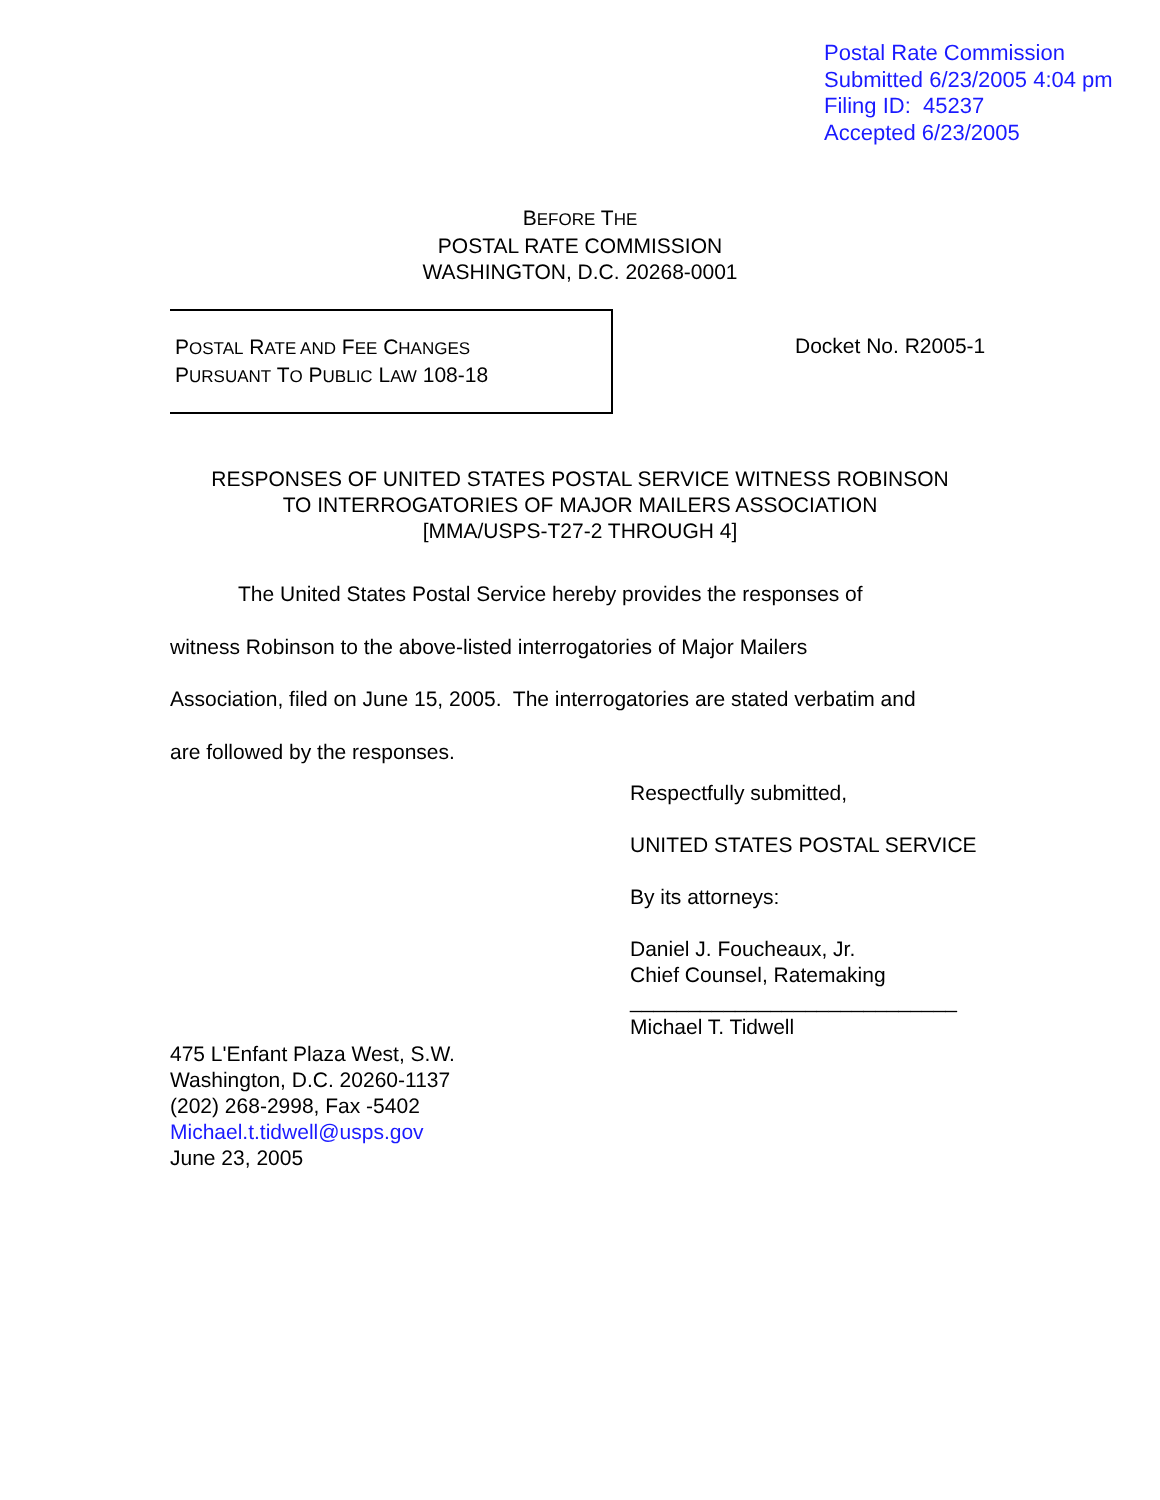Postal Rate Commission
Submitted 6/23/2005 4:04 pm
Filing ID: 45237
Accepted 6/23/2005
BEFORE THE
POSTAL RATE COMMISSION
WASHINGTON, D.C. 20268-0001
POSTAL RATE AND FEE CHANGES
PURSUANT TO PUBLIC LAW 108-18
Docket No. R2005-1
RESPONSES OF UNITED STATES POSTAL SERVICE WITNESS ROBINSON
TO INTERROGATORIES OF MAJOR MAILERS ASSOCIATION
[MMA/USPS-T27-2 THROUGH 4]
The United States Postal Service hereby provides the responses of
witness Robinson to the above-listed interrogatories of Major Mailers
Association, filed on June 15, 2005. The interrogatories are stated verbatim and
are followed by the responses.
Respectfully submitted,
UNITED STATES POSTAL SERVICE
By its attorneys:
Daniel J. Foucheaux, Jr.
Chief Counsel, Ratemaking
____________________________
Michael T. Tidwell
475 L'Enfant Plaza West, S.W.
Washington, D.C. 20260-1137
(202) 268-2998, Fax -5402
Michael.t.tidwell@usps.gov
June 23, 2005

=-=-=

* **REQUIREMENT**: Return the listing above in full and unaltered. Keep the pictures out.

* **TASK RESULT**:
Postal Rate Commission
Submitted 6/23/2005 4:04 pm
Filing ID: 45237
Accepted 6/23/2005
BEFORE THE
POSTAL RATE COMMISSION
WASHINGTON, D.C. 20268-0001
POSTAL RATE AND FEE CHANGES
PURSUANT TO PUBLIC LAW 108-18
Docket No. R2005-1
RESPONSES OF UNITED STATES POSTAL SERVICE WITNESS ROBINSON
TO INTERROGATORIES OF MAJOR MAILERS ASSOCIATION
[MMA/USPS-T27-2 THROUGH 4]
The United States Postal Service hereby provides the responses of
witness Robinson to the above-listed interrogatories of Major Mailers
Association, filed on June 15, 2005. The interrogatories are stated verbatim and
are followed by the responses.
Respectfully submitted,
UNITED STATES POSTAL SERVICE
By its attorneys:
Daniel J. Foucheaux, Jr.
Chief Counsel, Ratemaking
____________________________
Michael T. Tidwell
475 L'Enfant Plaza West, S.W.
Washington, D.C. 20260-1137
(202) 268-2998, Fax -5402
Michael.t.tidwell@usps.gov
June 23, 2005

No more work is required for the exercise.